Why are these artists taking part in a "Draw Muhammad" event?
No Muslim will take part just to express the Prophet the way my mother might be convinced to try to draw Jesus. (She would decline for lack of confidence in her representations of human forms.) So what were these artists up to, if not entering the fight?
And instead of something we might celebrate, like getting called before the Senate for calling Al Gore's wife a cunt, the fight they're entering could very well get them killed.
I'm sorry, Geoff, but with all my revolutionary sympathies this has been an issue I'm rather quite required to consider.

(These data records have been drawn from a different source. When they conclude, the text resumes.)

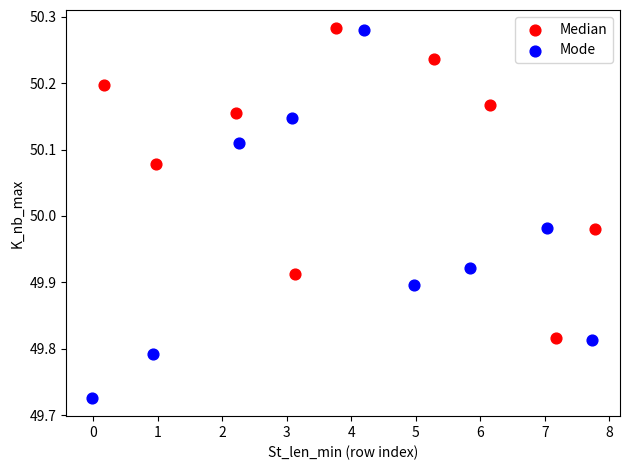

Which series reaches the minimum Y coordinate?

Mode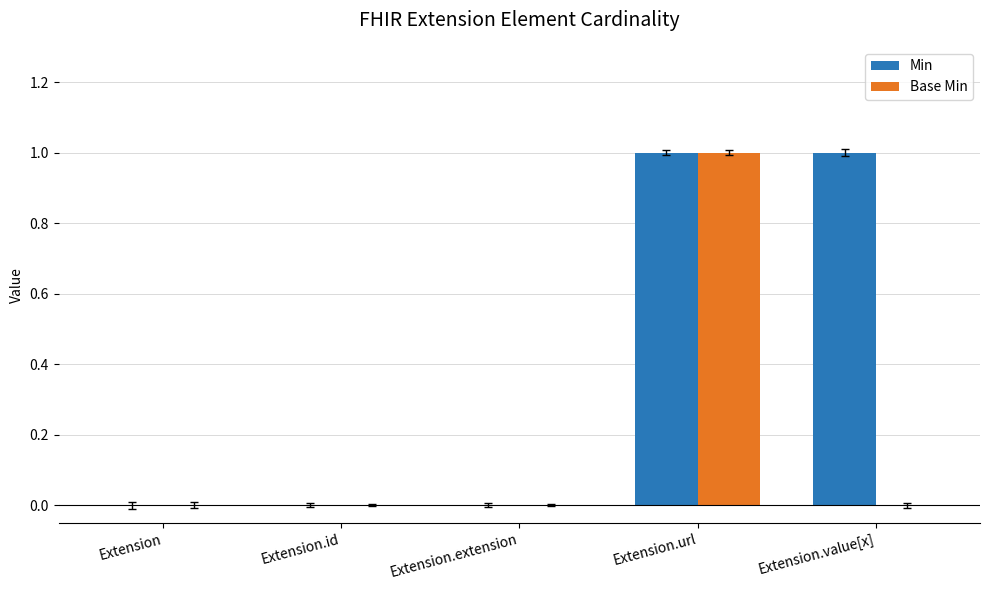

The Min series shows 0 at Extension. True or false?

True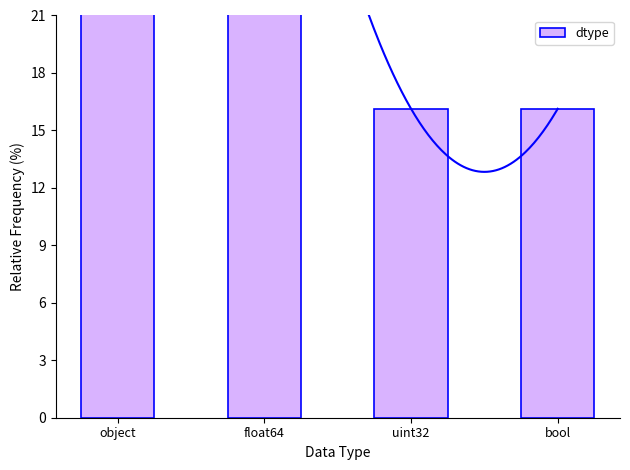

List the labels in order of value, largest first.

float64, object, uint32, bool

Yeah. When am I entering the fight, and just what fight am I getting myself into?
I have a short list of fights right now I would throw down for, but owing to Noish-Pa, I also accept that it is not my duty to go looking for the fights. And since
fatherhood is about as good of an excuse as I can find to not rush out and get myself killed, it's true, I do wonder why some would choose to seek that conflict. It is enough, when the conflict comes, to do our part; why would we want to
create it?
There is no question that the bad guys in this are bad guys.
But we need to stop painting the victims as innocent, clueless fucks who had no idea they were taking any sort of risk.